OXFORD United players have joined a national campaign to stamp out bullying.

Members of the first team squad stepped in blue paint and stamped their footprints on cards to symbolise the initiative.

The club’s community officer Peter Rhoades-Brown took the footprints to New Marston Primary School in Oxford to highlight bullying issues.

He said: “There is no place for bullying, whether it is at school or later in life.

“The players were happy to try and get that message across, and if the display of their footprints helps do that then that is fantastic. Bullying is wrong, stamp it out.”

The stars who got behind the campaign included strikers James Constable and Jack Midson, defenders Steve Kinniburgh and Damian Batt, winger Sam Deering and midfielder Dannie Bulman.

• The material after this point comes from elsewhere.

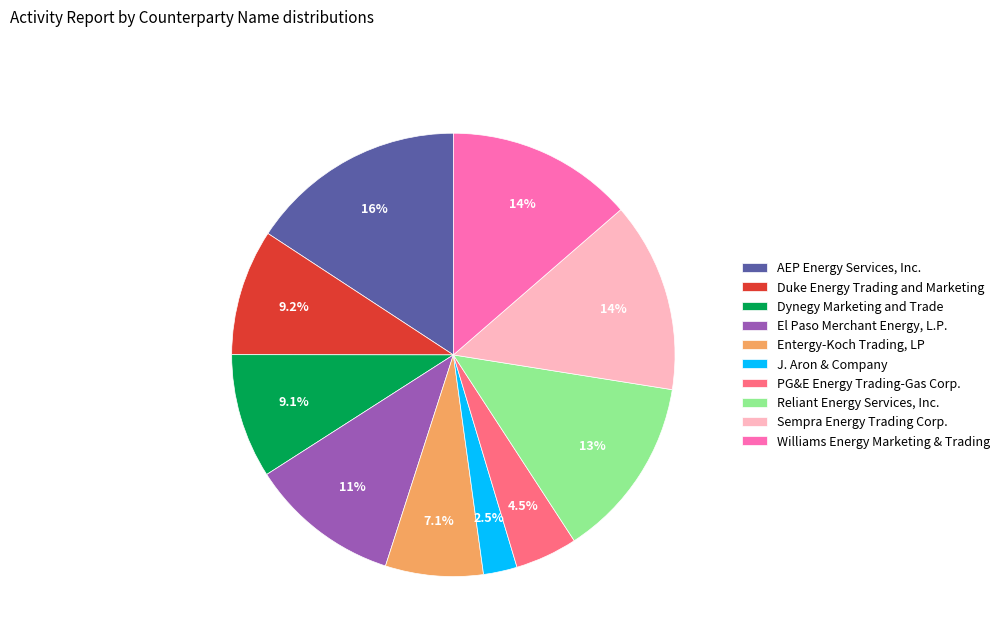

How many slices are in this pie chart?

10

Mr Constable, who scored United’s winning goal against Forest Green on Tuesday, said he had experienced low-level bullying and teasing at school.

He said: “I had red hair so I was an easy person to pick on — I got the usual nicknames and name callings. I have had it first hand and it’s not nice. I also used to get stick for training every day and not going out drinking when everybody else was.”

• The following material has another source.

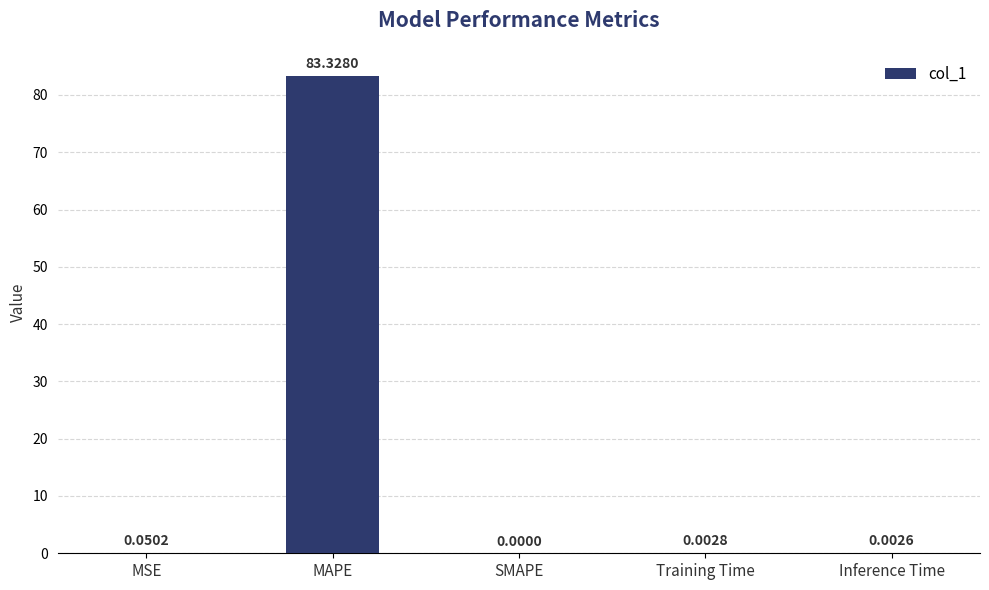

Are the bars grouped side by side (vs. stacked)?

No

The 25-year-old called on children who were being victimised to tell someone they trusted about what was happening.

He said: “The best thing is to tell someone – don’t try and deal with it yourself and get in fights because that doesn’t help. For me, I used it as motivation to be successful and go on and do what I wanted to do.

“I don’t think there is anything worse than having that kind of pressure when no-one else knows.”

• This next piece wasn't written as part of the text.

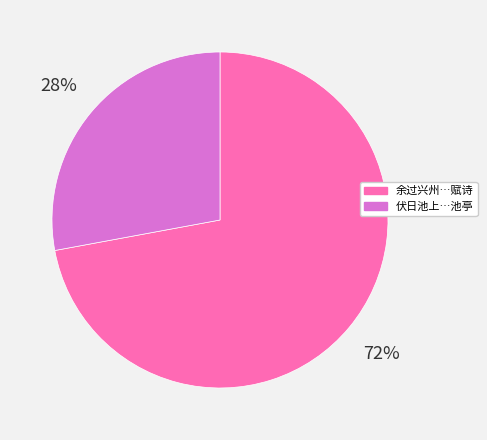

To the nearest percent, what is the difference between the largest and smallest slice percentages?

44%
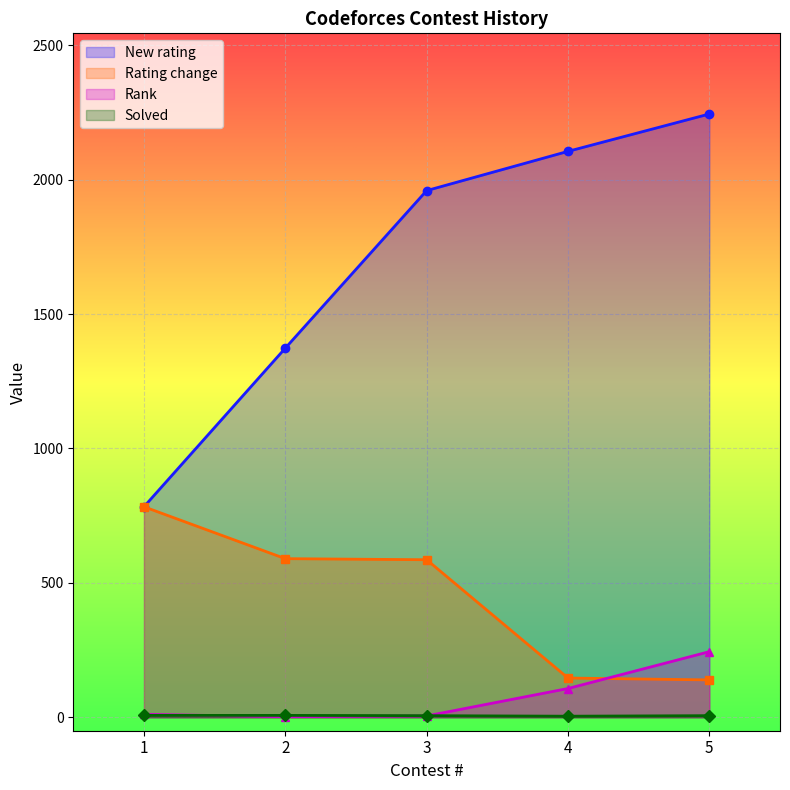

Which category has the lowest value in the Solved series?

4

Other campaign initiatives include a song written, performed and recorded by young people, called Don’t Suffer in Silence. It was created by members of Oxfordshire’s Young People’s Anti-bullying Advisory Group in association with the Ark-T Youth Music Project.

The national Anti-Bullying Alliance also held a conference at the Kassam Stadium earlier this month.

Louise Chapman, Oxfordshire County Council’s cabinet member for children, young people and families, said: “It is only right that the issue is tackled head-on.”